WORK TO BE COMPLETED: Match on the string "Neurosci" in the entries below and return every matching line.
********************
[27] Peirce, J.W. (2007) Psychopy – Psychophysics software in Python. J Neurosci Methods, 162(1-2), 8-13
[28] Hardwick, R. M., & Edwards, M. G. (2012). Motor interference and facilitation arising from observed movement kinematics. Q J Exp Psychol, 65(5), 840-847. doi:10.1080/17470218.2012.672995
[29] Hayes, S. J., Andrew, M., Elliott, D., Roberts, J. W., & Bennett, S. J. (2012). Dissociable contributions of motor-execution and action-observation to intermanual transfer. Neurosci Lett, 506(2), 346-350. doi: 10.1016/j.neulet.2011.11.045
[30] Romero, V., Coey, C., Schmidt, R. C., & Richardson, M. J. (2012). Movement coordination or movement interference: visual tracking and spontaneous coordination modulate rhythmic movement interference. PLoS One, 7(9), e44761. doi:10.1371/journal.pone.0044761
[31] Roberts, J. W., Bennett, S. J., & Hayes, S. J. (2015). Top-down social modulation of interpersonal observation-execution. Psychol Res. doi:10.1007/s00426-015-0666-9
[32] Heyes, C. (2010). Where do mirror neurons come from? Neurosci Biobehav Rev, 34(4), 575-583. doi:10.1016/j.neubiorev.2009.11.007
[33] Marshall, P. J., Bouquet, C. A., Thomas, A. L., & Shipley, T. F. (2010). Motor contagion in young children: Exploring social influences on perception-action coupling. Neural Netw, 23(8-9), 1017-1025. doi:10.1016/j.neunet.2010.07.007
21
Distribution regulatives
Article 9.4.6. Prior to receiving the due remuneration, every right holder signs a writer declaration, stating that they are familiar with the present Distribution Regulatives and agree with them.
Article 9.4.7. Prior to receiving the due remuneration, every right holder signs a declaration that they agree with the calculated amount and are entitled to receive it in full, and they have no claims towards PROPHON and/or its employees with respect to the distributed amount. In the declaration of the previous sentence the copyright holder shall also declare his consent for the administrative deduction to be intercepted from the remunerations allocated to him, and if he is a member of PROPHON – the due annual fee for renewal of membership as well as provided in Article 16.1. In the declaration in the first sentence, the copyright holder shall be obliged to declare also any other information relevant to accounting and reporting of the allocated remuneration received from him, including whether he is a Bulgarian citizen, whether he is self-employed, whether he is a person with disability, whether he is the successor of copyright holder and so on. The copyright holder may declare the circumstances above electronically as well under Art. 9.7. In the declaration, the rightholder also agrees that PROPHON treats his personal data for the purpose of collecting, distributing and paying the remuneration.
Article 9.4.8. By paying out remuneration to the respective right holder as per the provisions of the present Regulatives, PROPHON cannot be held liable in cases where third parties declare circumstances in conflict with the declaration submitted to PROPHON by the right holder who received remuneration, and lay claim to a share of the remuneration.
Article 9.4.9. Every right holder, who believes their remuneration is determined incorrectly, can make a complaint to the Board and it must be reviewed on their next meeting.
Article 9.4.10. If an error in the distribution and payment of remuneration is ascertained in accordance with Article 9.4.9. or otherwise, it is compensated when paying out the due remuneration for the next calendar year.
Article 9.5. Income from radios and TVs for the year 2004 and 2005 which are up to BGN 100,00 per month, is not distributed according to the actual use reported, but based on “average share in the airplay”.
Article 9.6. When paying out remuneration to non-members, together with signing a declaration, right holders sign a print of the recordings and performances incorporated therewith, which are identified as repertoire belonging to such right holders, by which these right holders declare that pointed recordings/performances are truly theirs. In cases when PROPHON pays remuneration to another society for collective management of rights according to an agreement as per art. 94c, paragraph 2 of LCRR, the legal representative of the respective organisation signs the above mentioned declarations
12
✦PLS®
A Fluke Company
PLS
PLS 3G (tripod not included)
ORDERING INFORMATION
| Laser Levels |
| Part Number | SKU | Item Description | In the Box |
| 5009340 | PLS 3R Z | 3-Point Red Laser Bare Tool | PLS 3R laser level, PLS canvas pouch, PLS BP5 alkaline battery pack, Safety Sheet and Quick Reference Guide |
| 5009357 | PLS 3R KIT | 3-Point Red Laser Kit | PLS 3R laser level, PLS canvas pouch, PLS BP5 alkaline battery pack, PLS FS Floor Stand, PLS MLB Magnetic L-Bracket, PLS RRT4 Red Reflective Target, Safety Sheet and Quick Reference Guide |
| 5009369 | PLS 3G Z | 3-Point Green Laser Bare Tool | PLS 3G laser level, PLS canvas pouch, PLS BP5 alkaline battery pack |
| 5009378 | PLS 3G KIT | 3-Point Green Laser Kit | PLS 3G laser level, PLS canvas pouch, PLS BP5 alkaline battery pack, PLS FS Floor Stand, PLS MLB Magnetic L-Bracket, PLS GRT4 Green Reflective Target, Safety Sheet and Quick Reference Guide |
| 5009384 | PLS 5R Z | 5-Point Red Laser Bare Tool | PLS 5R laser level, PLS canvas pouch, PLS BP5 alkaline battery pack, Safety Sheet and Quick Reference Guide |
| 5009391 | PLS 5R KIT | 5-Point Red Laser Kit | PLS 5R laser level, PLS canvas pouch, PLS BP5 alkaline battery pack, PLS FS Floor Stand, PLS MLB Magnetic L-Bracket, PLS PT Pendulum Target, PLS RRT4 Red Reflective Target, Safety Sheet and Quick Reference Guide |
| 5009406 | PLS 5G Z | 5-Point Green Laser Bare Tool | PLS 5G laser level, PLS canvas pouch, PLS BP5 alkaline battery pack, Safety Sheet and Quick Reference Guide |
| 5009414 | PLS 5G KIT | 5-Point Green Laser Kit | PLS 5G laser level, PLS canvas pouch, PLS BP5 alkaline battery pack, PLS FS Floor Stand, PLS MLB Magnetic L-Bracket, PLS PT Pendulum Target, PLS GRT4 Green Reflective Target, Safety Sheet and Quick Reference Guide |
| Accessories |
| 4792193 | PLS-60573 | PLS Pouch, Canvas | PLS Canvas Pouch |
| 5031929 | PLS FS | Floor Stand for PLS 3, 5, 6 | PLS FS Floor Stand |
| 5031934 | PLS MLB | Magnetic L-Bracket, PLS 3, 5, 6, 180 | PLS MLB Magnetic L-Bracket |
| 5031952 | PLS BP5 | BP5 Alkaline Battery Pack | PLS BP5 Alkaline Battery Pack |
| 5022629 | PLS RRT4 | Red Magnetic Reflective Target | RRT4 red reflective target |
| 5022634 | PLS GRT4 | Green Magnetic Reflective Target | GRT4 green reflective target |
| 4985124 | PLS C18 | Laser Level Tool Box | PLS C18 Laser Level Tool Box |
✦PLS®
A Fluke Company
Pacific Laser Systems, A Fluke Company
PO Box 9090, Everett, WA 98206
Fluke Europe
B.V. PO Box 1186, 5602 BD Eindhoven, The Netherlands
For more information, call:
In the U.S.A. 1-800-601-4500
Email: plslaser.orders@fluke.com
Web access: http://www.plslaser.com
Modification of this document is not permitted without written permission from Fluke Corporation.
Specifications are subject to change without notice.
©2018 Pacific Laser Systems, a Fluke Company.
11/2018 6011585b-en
********************
SOLUTION:
[27] Peirce, J.W. (2007) Psychopy – Psychophysics software in Python. J Neurosci Methods, 162(1-2), 8-13
[29] Hayes, S. J., Andrew, M., Elliott, D., Roberts, J. W., & Bennett, S. J. (2012). Dissociable contributions of motor-execution and action-observation to intermanual transfer. Neurosci Lett, 506(2), 346-350. doi: 10.1016/j.neulet.2011.11.045
[32] Heyes, C. (2010). Where do mirror neurons come from? Neurosci Biobehav Rev, 34(4), 575-583. doi:10.1016/j.neubiorev.2009.11.007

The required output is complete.